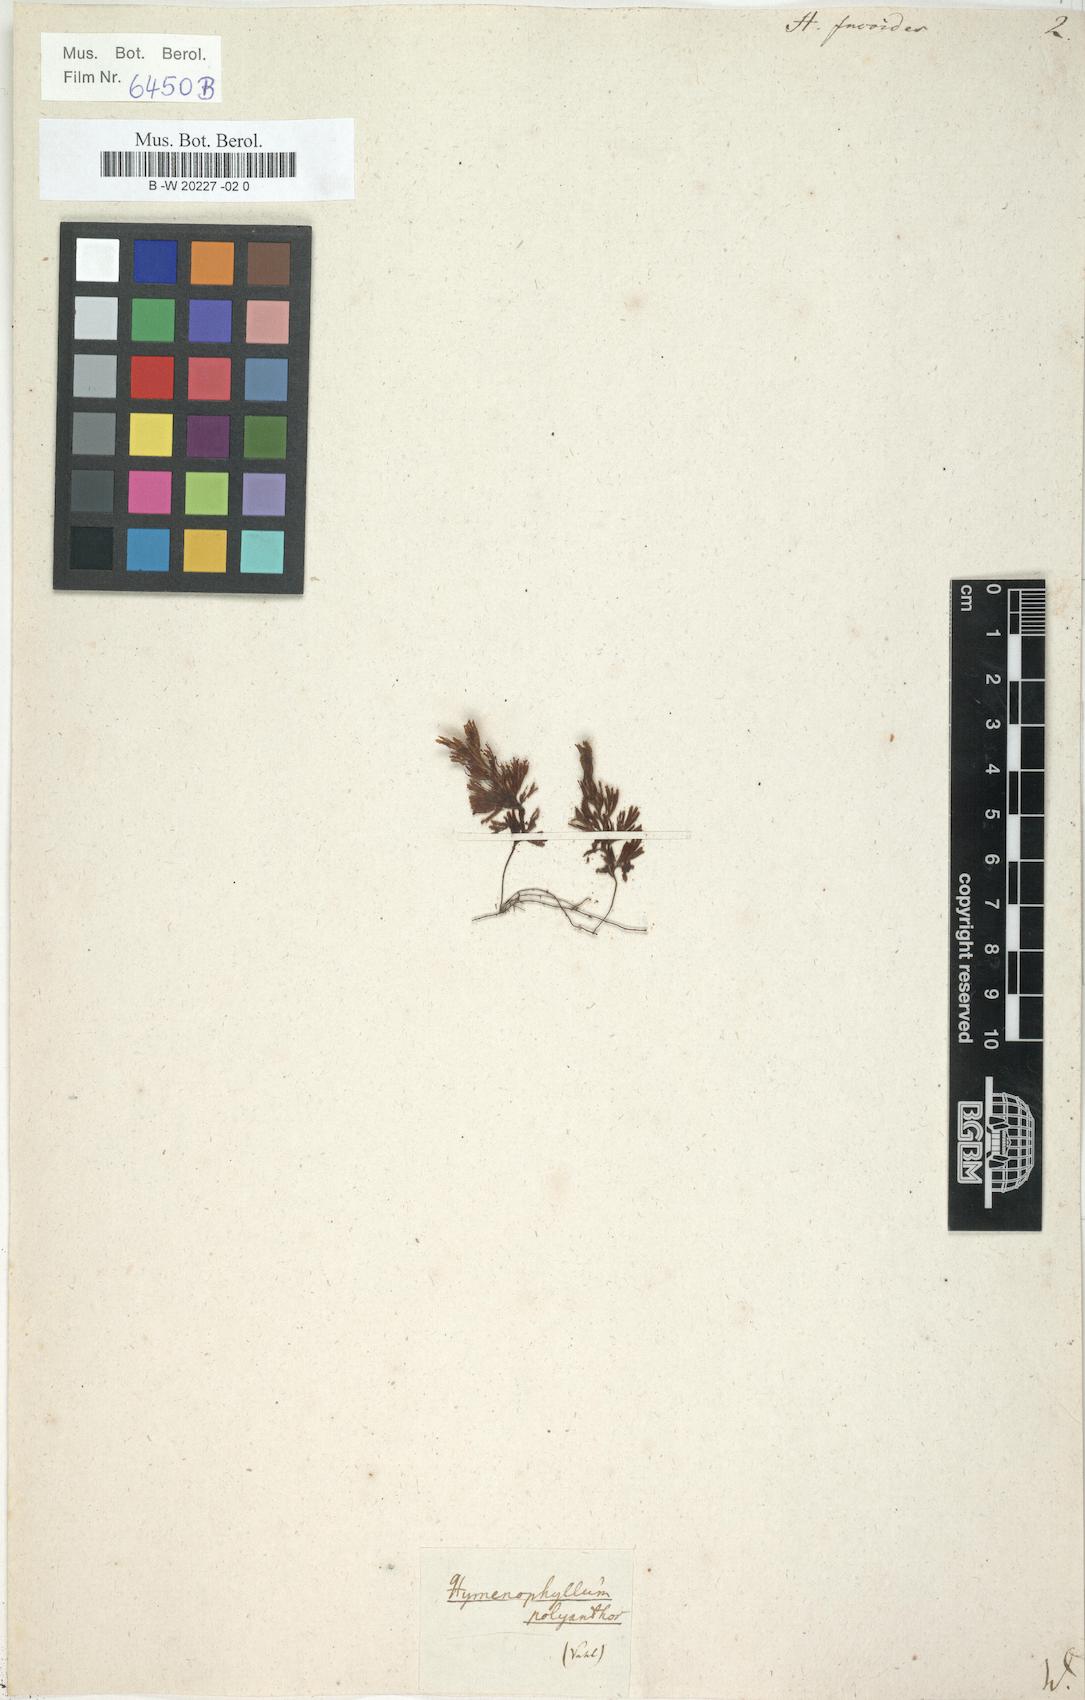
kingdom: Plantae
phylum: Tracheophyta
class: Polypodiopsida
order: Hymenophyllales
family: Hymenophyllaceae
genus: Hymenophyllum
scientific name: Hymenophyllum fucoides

== Instructions for the task ==
Convert the listing above into a two-column CSV with the headers "rank" and "name". Give one row for each line, put each field in double quotes with any line breaks replaced by spaces, and leave out the pictures.

== Full response ==
rank,name
"kingdom:","Plantae"
"phylum:","Tracheophyta"
"class:","Polypodiopsida"
"order:","Hymenophyllales"
"family:","Hymenophyllaceae"
"genus:","Hymenophyllum"
"scientific name:","Hymenophyllum fucoides"